Speaking of Big Green (Starbucks), it has around 11,000 stores in the United States and 17,009 stores worldwide. Starbucks sales were $10.71 billion in 2010. Starbucks bought 269,000,000 pounds of coffee in 2010.
McDonald’s by comparison has 32,000 stores worldwide, 13,700 stores in the United States and $24 billion in sales. McDonald’s sells coffee in addition to burgers – about 500 million cups per year.
Why have we thrown all these numbers at you? The coffee that Dancing Mule serves, roasted by PT’s Coffee, is not available in enough quantity to provide the big boys (J.M. Smuckers, Dunkin Donuts, Starbucks, McDonalds) with coffee for a day. PT’s sold approximately 205,000 pounds in 2009, and PT’s primarily buys coffee from small farms in small lots. One of their recent micro-lots from Hawaii was 210 pounds and sold out in two weeks.
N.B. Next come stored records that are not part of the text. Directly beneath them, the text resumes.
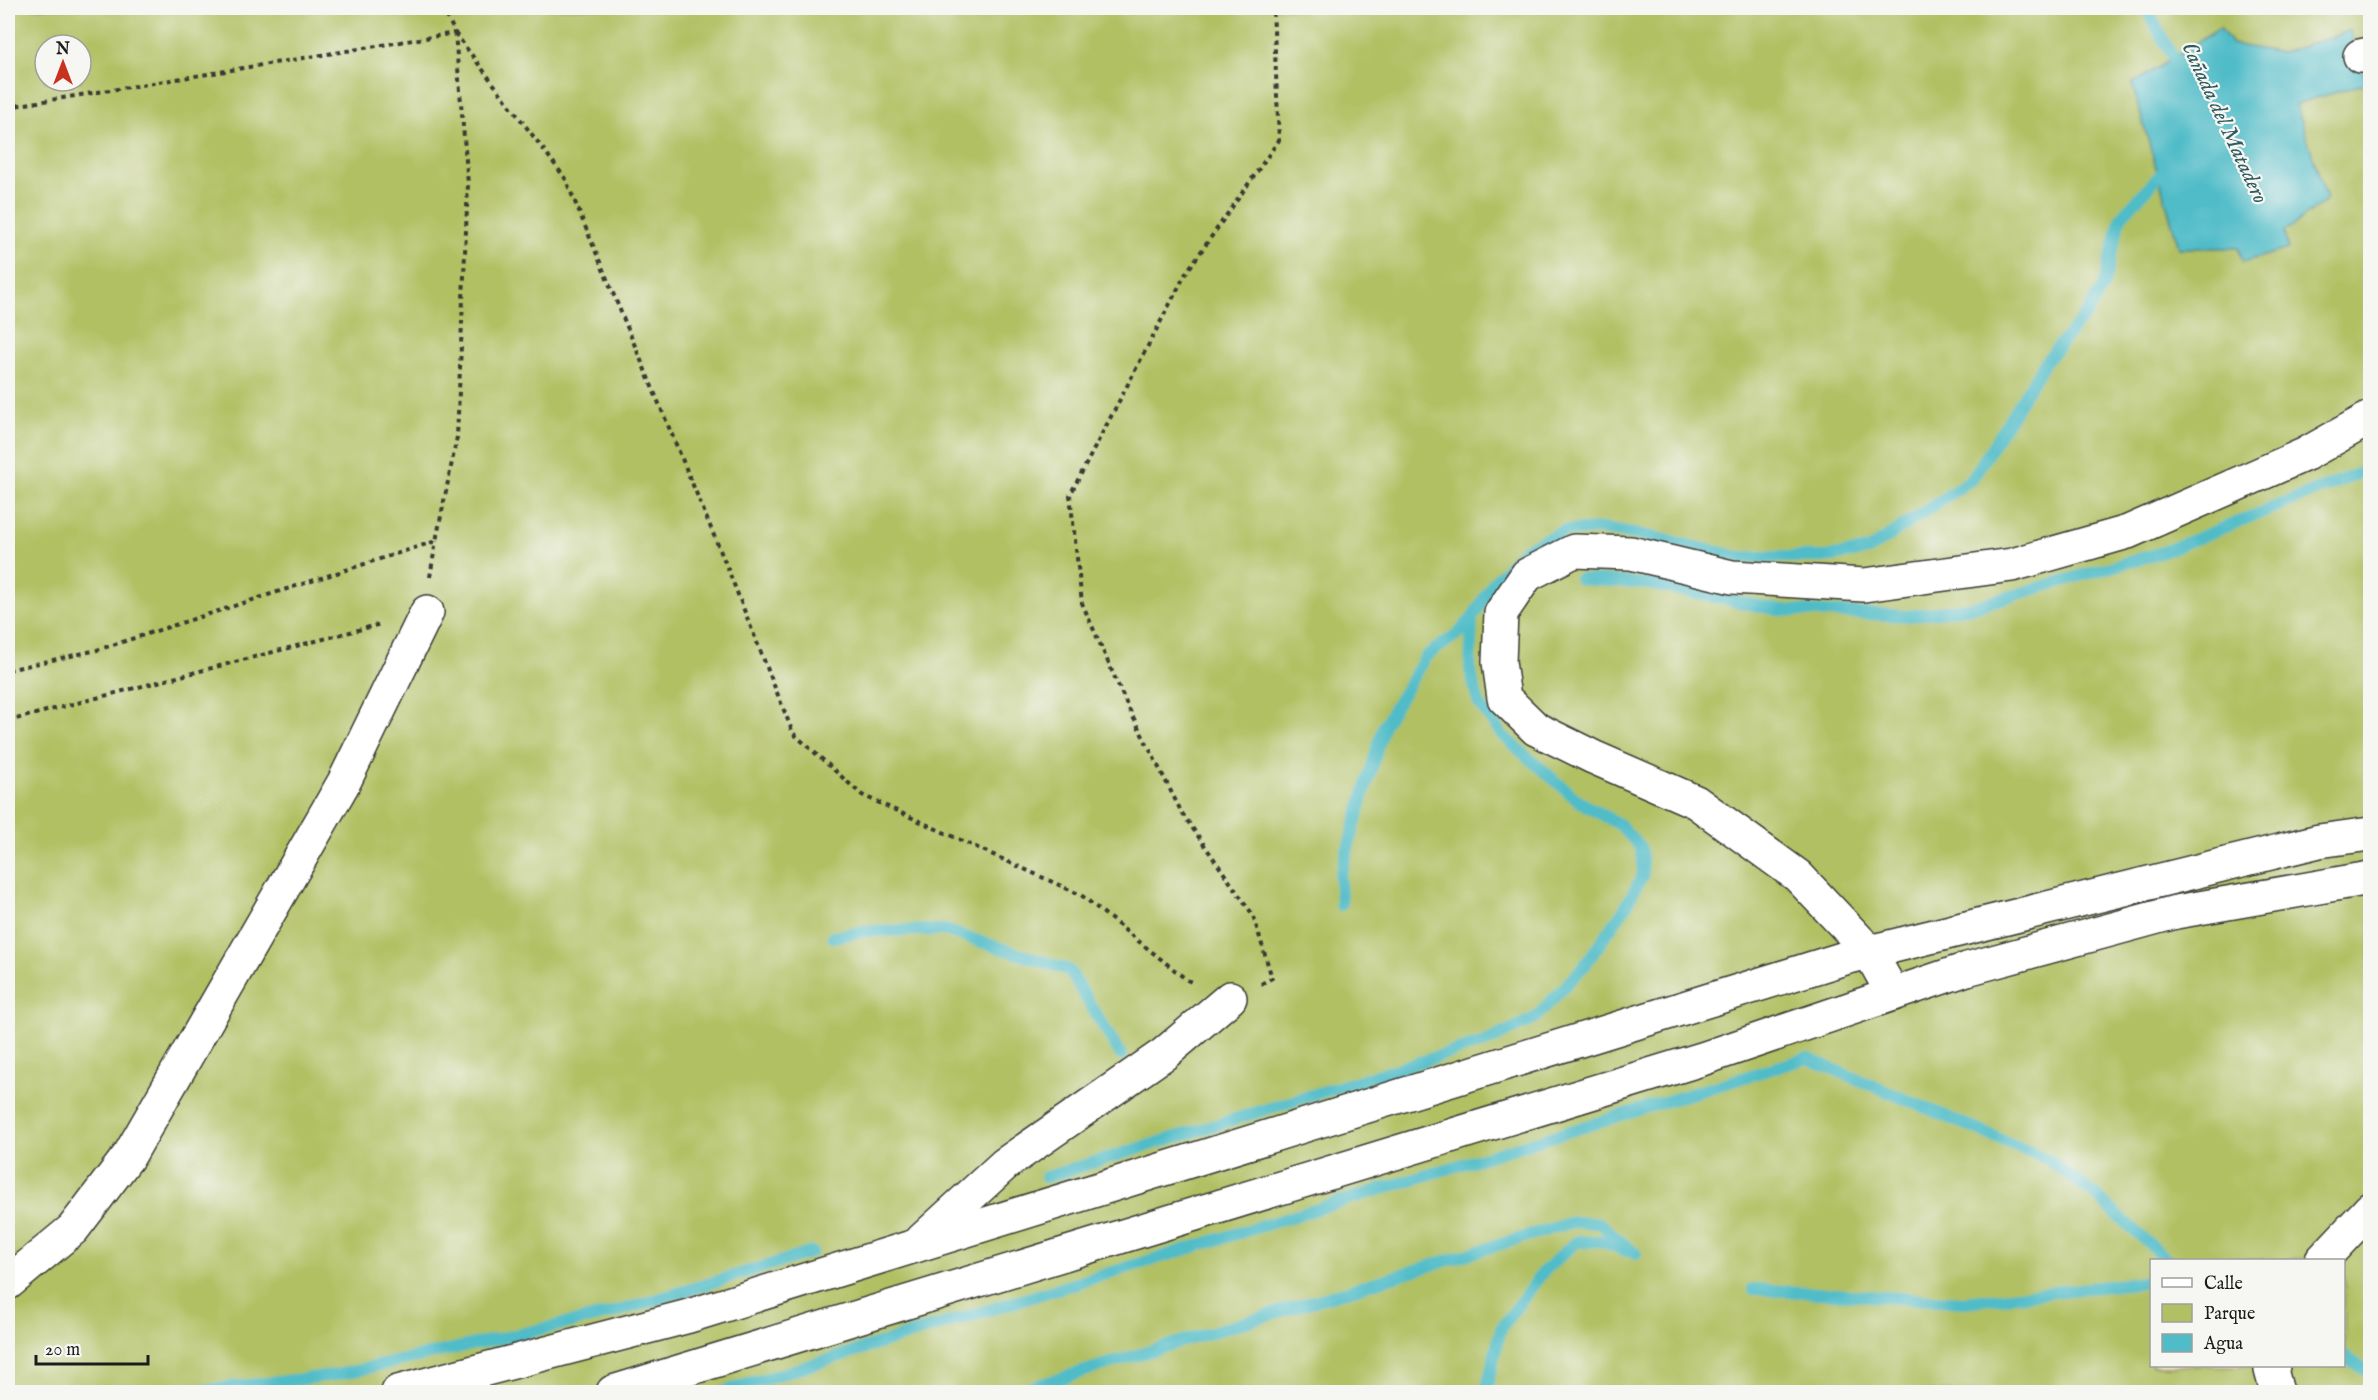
<svg xmlns="http://www.w3.org/2000/svg" width="2378" height="1400" font-family="'IM FELL English',serif">
	<style>
		.green { fill: #b1c062; stroke: #666e3f; stroke-width: 1.5; fill-rule: evenodd }
		.water { fill: #4fbcc8; stroke: #366c72; stroke-width: 1.5 }
		.lines { fill: none; stroke-linecap: round; stroke-linejoin: round }
		.stream { stroke: #4fbcc8; stroke-width: 12 }
		.minor-casing { stroke: #3b3934; stroke-width: 36 }
		.path { stroke: #3b3934; stroke-width: 4; stroke-dasharray: 4.5 4.5; stroke-linecap: butt }
		.minor { stroke: #fff; stroke-width: 33 }
		.labels { text-anchor: middle; stroke-width: 4.5; stroke-linejoin: round; paint-order: stroke }
		.water-label { font-size: 22px; font-style: italic; fill: #305c61; stroke: #f6f6f2 }
	</style>
	<rect width="100%" height="100%" fill="#f6f6f2"/>
	<filter id="ink" filterUnits="userSpaceOnUse"><feTurbulence type="fractalNoise" baseFrequency=".0167" numOctaves="2"/><feDisplacementMap in="SourceGraphic" scale="12" xChannelSelector="R" yChannelSelector="G"/><feConvolveMatrix kernelMatrix="1 2 1 2 8 2 1 2 1" color-interpolation-filters="sRGB"/></filter>
	<filter id="wash" filterUnits="userSpaceOnUse"><feTurbulence type="fractalNoise" baseFrequency=".008" numOctaves="4" result="noise"/><feDisplacementMap in="SourceGraphic" scale="24" xChannelSelector="R" yChannelSelector="G"/><feGaussianBlur stdDeviation="1.35" result="paint"/><feColorMatrix in="noise" values="0 0 0 0 0 0 0 0 0 0 0 0 0 0 0 0 0 1.4 0 .05"/><feComposite in="paint" operator="in"/></filter>
	<g filter="url(#wash)">
		<rect width="100%" height="100%" fill="#eddcb9"/>
		<!-- green -->
		<path class="green" d="M8 8H2370V1392H8ZM45 45H81V81H45ZM2152 1260H2344V1366H2152Z"/>
		<!-- water -->
		<path class="water" d="M2220 28 2232 44 2282 53 2350 31 2367 83 2296 104 2327 200 2284 232 2288 249 2243 262 2238 248H2179L2132 84Z"/>
		<g class="lines">
			<!-- stream -->
			<g class="stream">
				<path d="M2146 8 2181 72"/>
				<path d="M1580 579 1649 584 1779 610 1909 616 1973 607 2163 552 2370 469"/>
				<path d="M1341 905 1340 876 1384 725 1426 656 1459 633 1472 618"/>
				<path d="M833 937 866 931 944 930 1069 970 1121 1055"/>
				<path d="M1046 1177 1488 1041 1535 1018 1584 966 1625 908 1643 874 1641 848 1620 825 1580 802 1502 735 1479 704 1470 670 1472 618 1494 582 1525 549 1563 531 1602 529 1653 537 1740 557H1827L1869 550 1972 479 2045 362 2087 313 2103 287 2121 217 2170 164"/>
				<path d="M1753 1289 1964 1302 2152 1281"/>
				<path d="M2344 1356 2370 1373"/>
				<path d="M189 1392 336 1375 609 1314 812 1252"/>
				<path d="M723 1392 1807 1058 2047 1159 2092 1192 2167 1260"/>
				<path d="M1016 1392 1573 1222 1599 1223 1636 1254"/>
				<path d="M1486 1392 1501 1328 1543 1272 1576 1242 1602 1241 1626 1251"/>
			</g>
		</g>
	</g>
	<g filter="url(#ink)">
		<g class="lines">
			<!-- minor casing -->
			<g class="minor-casing">
				<g id="minor">
					<path d="M2360 56 2370 54"/>
					<path d="M1893 994 1869 951 1798 876 1696 802 1593 757 1536 729 1504 698 1499 662 1501 613 1527 575 1574 551 1631 553 1732 577 1864 585 2012 565 2128 532 2306 454 2370 418"/>
					<path d="M922 1240 1005 1164 1164 1054 1230 998"/>
					<path d="M2322 1260 2370 1209"/>
					<path d="M8 1283 73 1229 130 1154 344 782 427 612"/>
					<path d="M2273 1366 2271 1370 2277 1392"/>
					<path d="M398 1392 689 1316 1845 958 2319 841 2370 834"/>
					<path d="M613 1392 1702 1059 1967 969 2176 912 2370 878"/>
				</g>
			</g>
			<!-- path -->
			<g class="path">
				<path d="M455 33 565 178 725 562 793 733 862 795 1081 895 1187 980 1194 983"/>
				<path d="M8 107 455 33 443 8"/>
				<path d="M430 577 436 541"/>
				<path d="M8 670 97 650 436 541 457 437 468 184 455 33"/>
				<path d="M8 721 381 624"/>
				<path d="M1261 984 1272 978 1253 915 1182 813 1126 703 1082 603 1070 495 1186 273 1279 140 1273 8"/>
			</g>
			<!-- minor -->
			<use href="#minor" class="minor"/>
		</g>
	</g>
	<g class="labels">
		<!-- water labels -->
		<g class="water-label">
			<text transform="translate(2226 122) rotate(65)" y="8">Cañada del Matadero</text>
		</g>
	</g>
	<!-- margin -->
	<rect width="2378" height="1400" fill="none" stroke="#f6f6f2" stroke-width="30"/>
	<!-- legend -->
	<rect x="2150" y="1259" width="195" height="108" fill="#f6f6f2" stroke="#9f9f9c" stroke-width="1.5"/>
	<rect x="2162" y="1278" width="30" height="9" fill="#ffffff" stroke="#9f9f9c" stroke-width="1.5"/>
	<text x="2204" y="1289" font-size="18" fill="#1c1c1c">Calle</text>
	<rect x="2162" y="1304" width="30" height="18" fill="#b1c062" stroke="#9f9f9c" stroke-width="1.5"/>
	<text x="2204" y="1319" font-size="18" fill="#1c1c1c">Parque</text>
	<rect x="2162" y="1334" width="30" height="18" fill="#4fbcc8" stroke="#9f9f9c" stroke-width="1.5"/>
	<text x="2204" y="1349" font-size="18" fill="#1c1c1c">Agua</text>
	<!-- north arrow -->
	<g transform="translate(63 63)"><circle r="28" fill="#f6f6f2" stroke="#9f9f9c" stroke-width="1.5"/>
	<path d="M0-4.5L10 22L0 15L-10 22Z" fill="#c8321e"/>
	<text y="-9" font-size="16" font-weight="bold" text-anchor="middle" fill="#1c1c1c">N</text>
	</g>
	<!-- scale -->
	<path d="M36 1355v9h112v-9" fill="none" stroke="#1c1c1c" stroke-width="3"/>
	<text x="45" y="1355" font-size="18" fill="#1c1c1c" stroke="#f6f6f2" stroke-width="4.5" paint-order="stroke">20 m</text>
</svg>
PT’s develops direct trade relationships with coffee farmer’s that benefit the farmer by giving them a better price for their hard work and benefit PT’s by allowing them to source the top 1 percent of coffee available in the world. For more information about PT’s Direct Trade policies you can go here: http://www.ptscoffee.com/education/direct_trade_coffee.php.
For more information and a longer discussion of the definition of specialty coffee check out this article http://www.scaa.org/?page=RicArtp1 by Ric Rhinehart the Executive Director of the Specialty Coffee Association of America titled “What is Specialty Coffee?”
Having the best coffee available is only a starting point to providing truly special coffee. The coffee must be prepared and served correctly. The fact that there is only one Dancing Mule is a huge advantage over large coffee chains in regards to serving quality coffee.
We don’t have to make our coffee taste the same in 17,009 stores! We are a locally owned family business with daily management and involvement by the owner’s of the business. To sum it all up, Dancing Mule is Stubborn About Great Coffee.